(Beginning of DATA UNDER STUDY)
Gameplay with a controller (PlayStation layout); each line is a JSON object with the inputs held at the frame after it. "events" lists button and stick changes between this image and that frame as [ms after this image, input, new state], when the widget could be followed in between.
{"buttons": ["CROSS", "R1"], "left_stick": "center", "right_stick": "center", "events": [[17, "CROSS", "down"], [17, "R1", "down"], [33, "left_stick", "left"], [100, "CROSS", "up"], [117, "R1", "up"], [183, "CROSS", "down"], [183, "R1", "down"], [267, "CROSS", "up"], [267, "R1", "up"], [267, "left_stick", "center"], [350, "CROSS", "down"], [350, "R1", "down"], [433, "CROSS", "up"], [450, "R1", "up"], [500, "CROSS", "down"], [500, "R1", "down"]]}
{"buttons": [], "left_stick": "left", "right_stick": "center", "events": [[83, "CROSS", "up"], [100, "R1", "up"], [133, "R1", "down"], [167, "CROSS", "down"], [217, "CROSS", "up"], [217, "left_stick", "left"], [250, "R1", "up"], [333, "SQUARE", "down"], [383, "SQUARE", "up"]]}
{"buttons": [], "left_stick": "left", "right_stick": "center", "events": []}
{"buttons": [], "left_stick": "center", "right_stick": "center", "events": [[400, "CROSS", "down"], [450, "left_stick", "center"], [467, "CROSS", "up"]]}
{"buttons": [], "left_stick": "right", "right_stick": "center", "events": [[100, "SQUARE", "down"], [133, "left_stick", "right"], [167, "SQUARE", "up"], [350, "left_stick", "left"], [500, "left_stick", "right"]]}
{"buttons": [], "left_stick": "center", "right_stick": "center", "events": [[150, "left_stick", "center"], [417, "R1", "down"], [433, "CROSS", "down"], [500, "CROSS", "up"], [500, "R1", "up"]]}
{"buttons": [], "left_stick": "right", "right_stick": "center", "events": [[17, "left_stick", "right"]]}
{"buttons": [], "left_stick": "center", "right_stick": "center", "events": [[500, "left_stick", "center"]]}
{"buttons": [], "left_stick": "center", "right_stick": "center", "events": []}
(End of DATA UNDER STUDY)
| WHAT IS REQUIRED |
Your task is to restate every record exactly.

| EXPECTED ANSWER |
Gameplay with a controller (PlayStation layout); each line is a JSON object with the inputs held at the frame after it. "events" lists button and stick changes between this image and that frame as [ms after this image, input, new state], when the widget could be followed in between.
{"buttons": ["CROSS", "R1"], "left_stick": "center", "right_stick": "center", "events": [[17, "CROSS", "down"], [17, "R1", "down"], [33, "left_stick", "left"], [100, "CROSS", "up"], [117, "R1", "up"], [183, "CROSS", "down"], [183, "R1", "down"], [267, "CROSS", "up"], [267, "R1", "up"], [267, "left_stick", "center"], [350, "CROSS", "down"], [350, "R1", "down"], [433, "CROSS", "up"], [450, "R1", "up"], [500, "CROSS", "down"], [500, "R1", "down"]]}
{"buttons": [], "left_stick": "left", "right_stick": "center", "events": [[83, "CROSS", "up"], [100, "R1", "up"], [133, "R1", "down"], [167, "CROSS", "down"], [217, "CROSS", "up"], [217, "left_stick", "left"], [250, "R1", "up"], [333, "SQUARE", "down"], [383, "SQUARE", "up"]]}
{"buttons": [], "left_stick": "left", "right_stick": "center", "events": []}
{"buttons": [], "left_stick": "center", "right_stick": "center", "events": [[400, "CROSS", "down"], [450, "left_stick", "center"], [467, "CROSS", "up"]]}
{"buttons": [], "left_stick": "right", "right_stick": "center", "events": [[100, "SQUARE", "down"], [133, "left_stick", "right"], [167, "SQUARE", "up"], [350, "left_stick", "left"], [500, "left_stick", "right"]]}
{"buttons": [], "left_stick": "center", "right_stick": "center", "events": [[150, "left_stick", "center"], [417, "R1", "down"], [433, "CROSS", "down"], [500, "CROSS", "up"], [500, "R1", "up"]]}
{"buttons": [], "left_stick": "right", "right_stick": "center", "events": [[17, "left_stick", "right"]]}
{"buttons": [], "left_stick": "center", "right_stick": "center", "events": [[500, "left_stick", "center"]]}
{"buttons": [], "left_stick": "center", "right_stick": "center", "events": []}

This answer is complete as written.